WHAT TO WORK ON »
**A.** In the news report on the Matricardi sentencing, what reason is given for Judge Spencer saying he "agonized" over the sentence?
**B.** List every penalty in the sentence that the news report says Matricardi received.
**C.** From the news report, return the passage that opens with the words containing "Matricardi said he" and closes with "set an example.".

TEXT SEGMENT »
|
|
RICHMOND--The former executive director of the state Republican Party was sentenced yesterday to three years probation, 180 hours of community service and a $5,000 fine for eavesdropping on Democratic conference calls.
Edmund Matricardi III, who pleaded guilty to one federal count of intercepting a wire transmission, apologized to Gov. Mark Warner and the other Democrats who were on the March 2002 conference calls. The Democrats were discussing strategy in their lawsuit against the new legislative districts Republicans drew in 2001.
"I stand here before you a humble man," Matricardi, who lives in Spotsylvania County, told U.S. District Court Judge James R. Spencer. "I never would have imagined that I'd be standing where I am now."
Matricardi said he accepted responsibility for what he did but never would have done it if he thought he was breaking the law.
"I never should have done it, and for that I apologize" to the Democrats, the people of Virginia and his family, Matricardi said. "With today's resolution I can begin the next chapter of my life."
Spencer said he "agonized" over Matricardi's sentence, feeling that giving Matricardi jail time would set an example.
"I think about the young Democrats and young Republicans fermenting on college campuses and getting ready to join the culture wars," Spencer said. "They need to know that the minute they put party above principle they step over the line. They denigrate the system.There is wrong and right and what Mr. Matricardi did was wrong."

PROVIDED MATERIAL »
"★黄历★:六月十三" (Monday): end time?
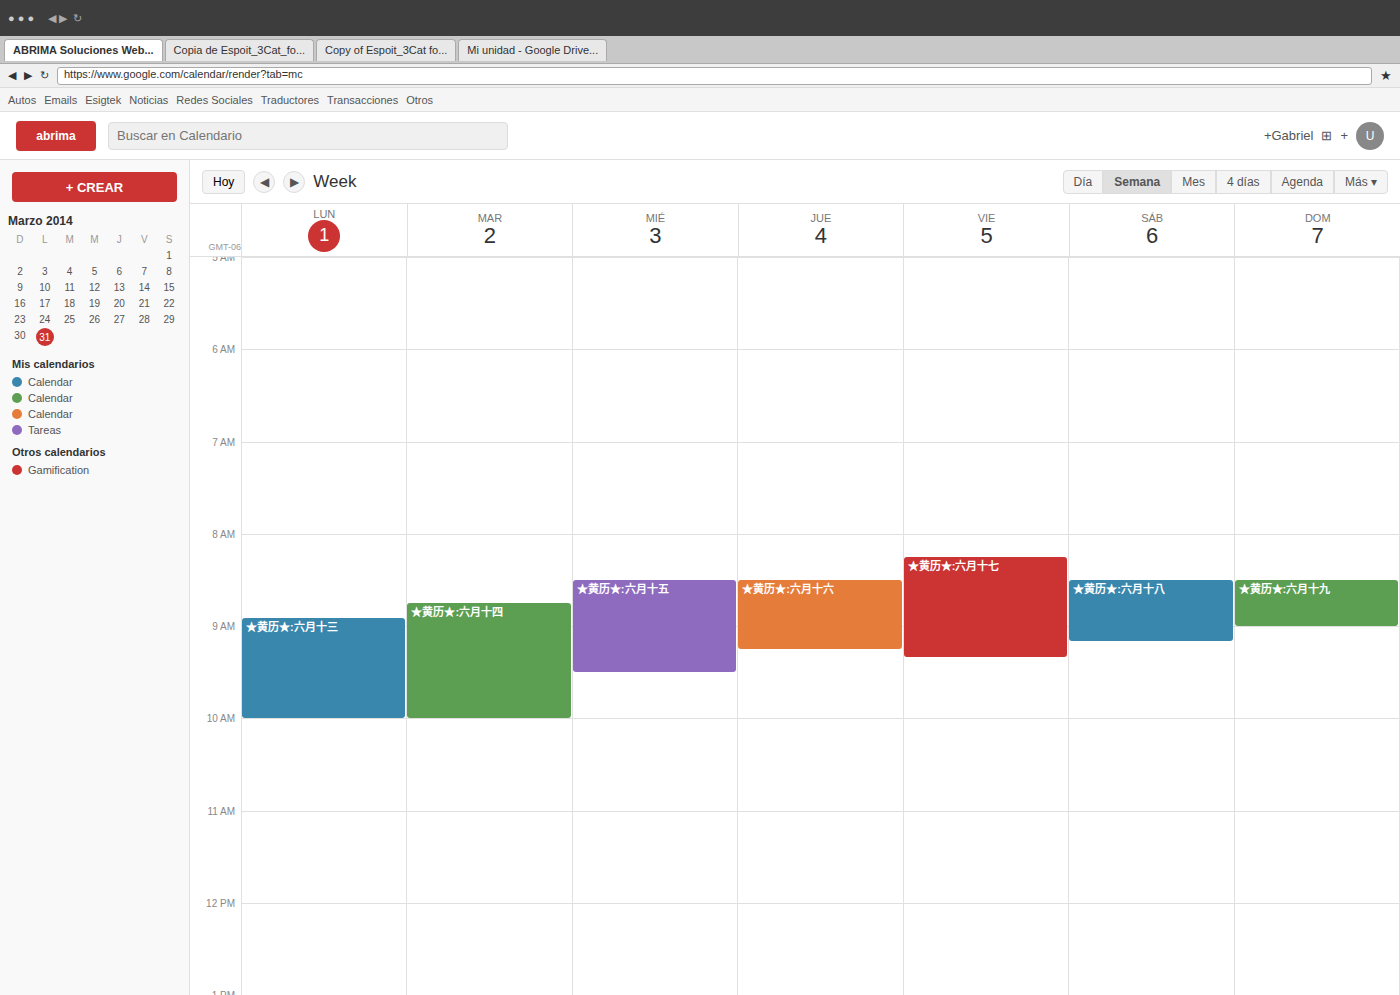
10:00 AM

==

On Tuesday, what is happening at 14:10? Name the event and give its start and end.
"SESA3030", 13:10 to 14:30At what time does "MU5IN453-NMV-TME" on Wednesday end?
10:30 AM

---

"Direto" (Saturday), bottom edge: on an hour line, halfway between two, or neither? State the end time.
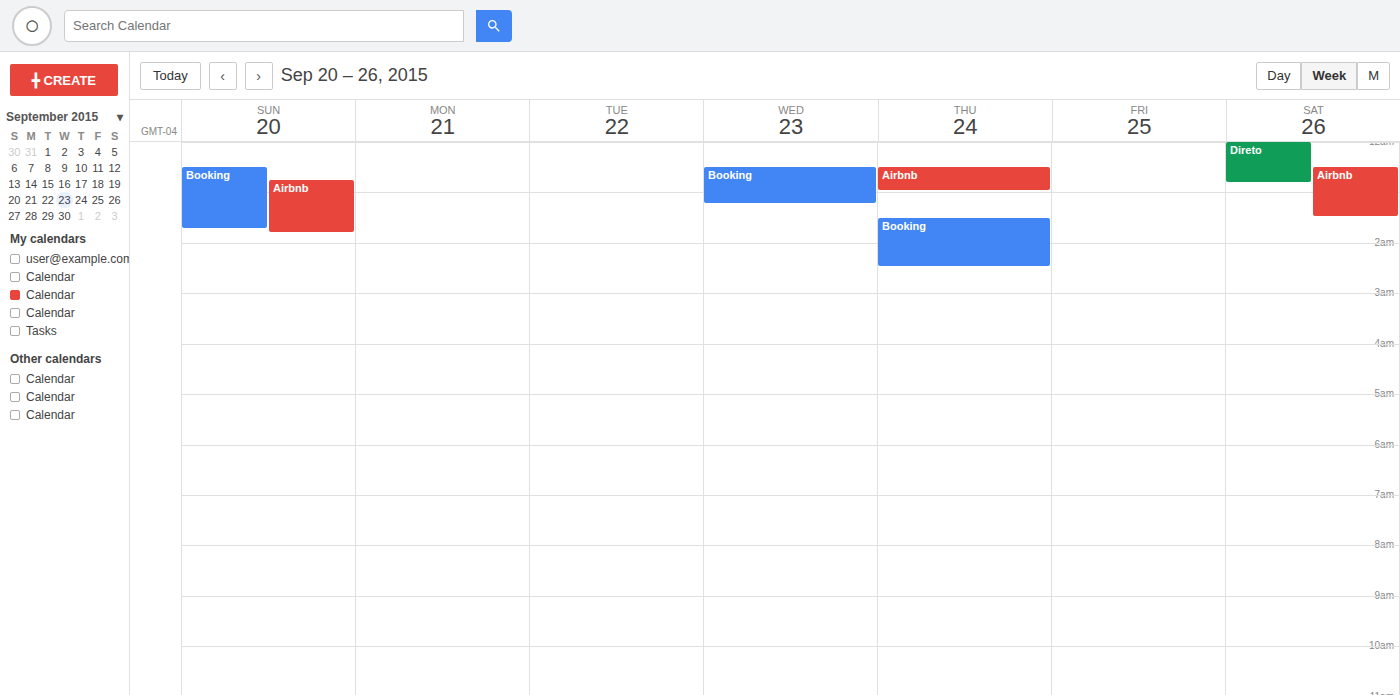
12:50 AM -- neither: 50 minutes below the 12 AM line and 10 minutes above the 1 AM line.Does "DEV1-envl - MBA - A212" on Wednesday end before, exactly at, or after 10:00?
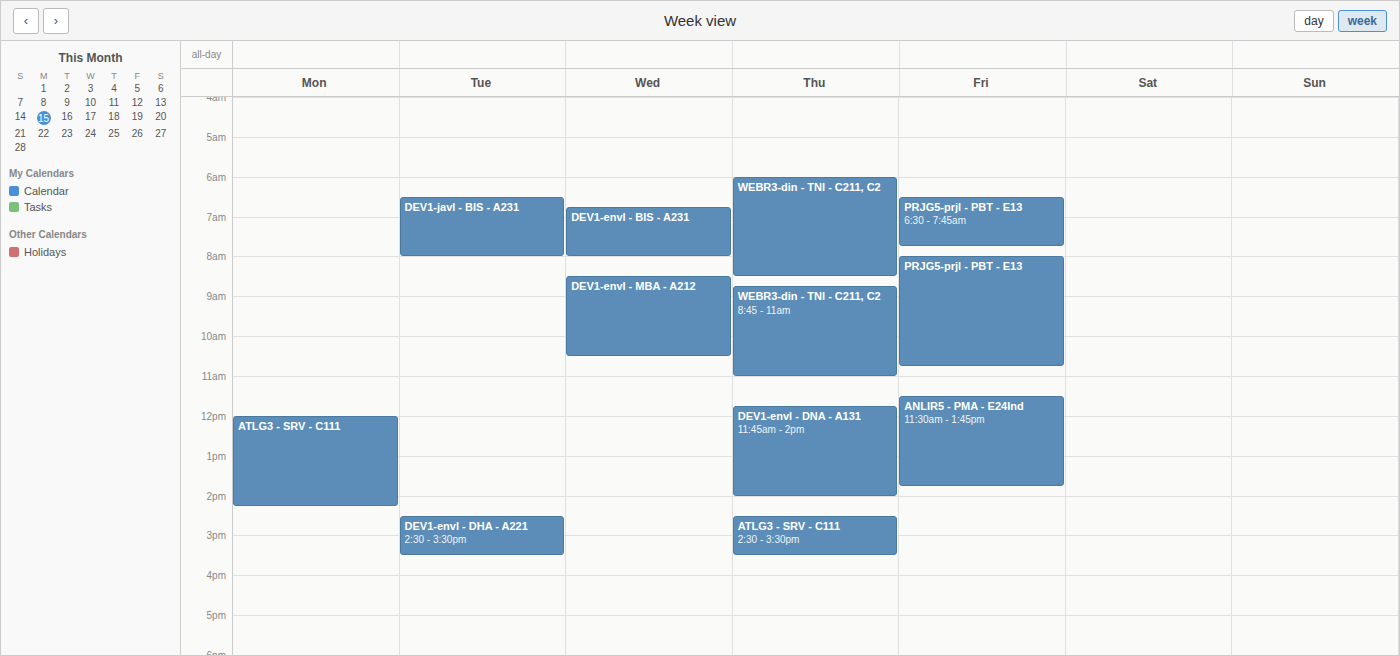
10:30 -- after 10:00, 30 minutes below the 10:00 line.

ANSWERS PROVIDED »
**A.** He felt that giving Matricardi jail time would set an example.

**B.**
- Three years probation
- 180 hours of community service
- A $5,000 fine

**C.**
Matricardi said he accepted responsibility for what he did but never would have done it if he thought he was breaking the law.
"I never should have done it, and for that I apologize" to the Democrats, the people of Virginia and his family, Matricardi said. "With today's resolution I can begin the next chapter of my life."
Spencer said he "agonized" over Matricardi's sentence, feeling that giving Matricardi jail time would set an example.